“I heard backstage that they promised you some blues,” remarked Keb’ Mo’ early into his very easygoing performance last night at the Kentucky Theatre. “Then I got all nervous.”
Yeah, right. For nearly two decades, the singer and guitarist born Kevin Moore has been versed enough in the blues to use it as a musical calling card, even though his exceptionally sunny songs seldom mirror the blues in either temperament or tone.
So after that little confession, Moore sat down with a shiny steel guitar – a prime utensil of the well-schooled bluesman – and played a solo version of the title tune to his 2006 album Suitcase. The wiry lyricism echoed Delta blues, but Moore’s playing was as casual as the storytelling element of his often folkish songs. In the case of Suitcase, the theme was the transient nature of relationships – something that might seem a touch cosmopolitan to really be viewed as blues.
Match that with the smile that stayed plastered on Moore’s face throughout the show, not to mention his genuinely upbeat stage disposition, and you have to wonder where all this talk of the blues comes from.

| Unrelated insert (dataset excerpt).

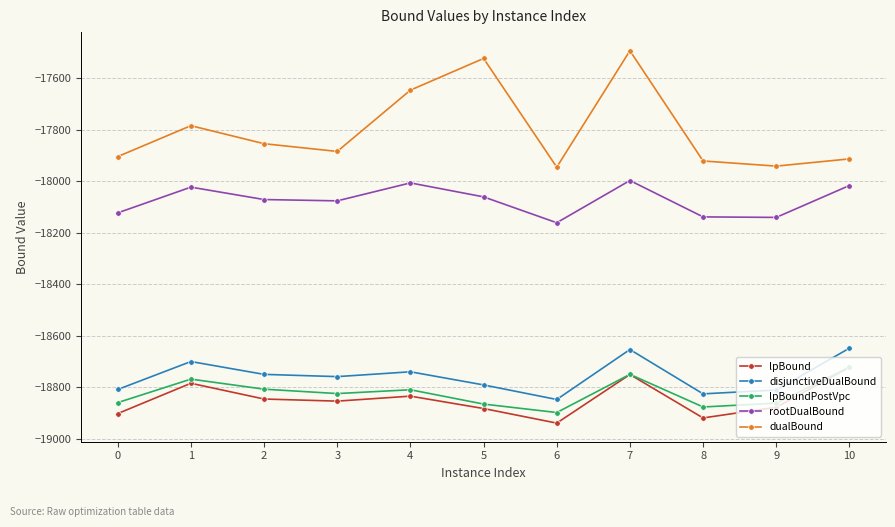

Which category has the lowest value in the lpBound series?

6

The blues? Moore was too hopeful, too jubilant to embody the traditions (or even the stereotypes) of the blues. He clearly was having too much fun last night for any of that.
With the highly versatile Chicago songstress Susan Werner as an accompanist on guitar, mandolin, keyboards and occasional harmony vocals, Moore basked in the sunny soul, pop and folk that took as prominent a place in his music as the blues. The crowd, quite rightly, loved every minute of it.
The romantic regrets in Rita (another Suitcase tune) sounded keenly chipper, the cosmo-fied country blues accents of the show opening Let Your Light Shine (from 2004’s Keep It Simple) amounted to an affirmation and the title tune to 1996’s Just Like You was sung with the whispery comfort of a lullaby. And as Werner wound up a piano-driven ode to her adopted hometown, Chicago Any Day, Moore re-entered the stage not with the severity of a bluesman, but with feet in motion, happily dancing to a bright melody.
The blues were at work here somewhere. But throughout the 100 minute performance, they never slowed nor threatened the life parade that Moore so cheerfully subscribes to.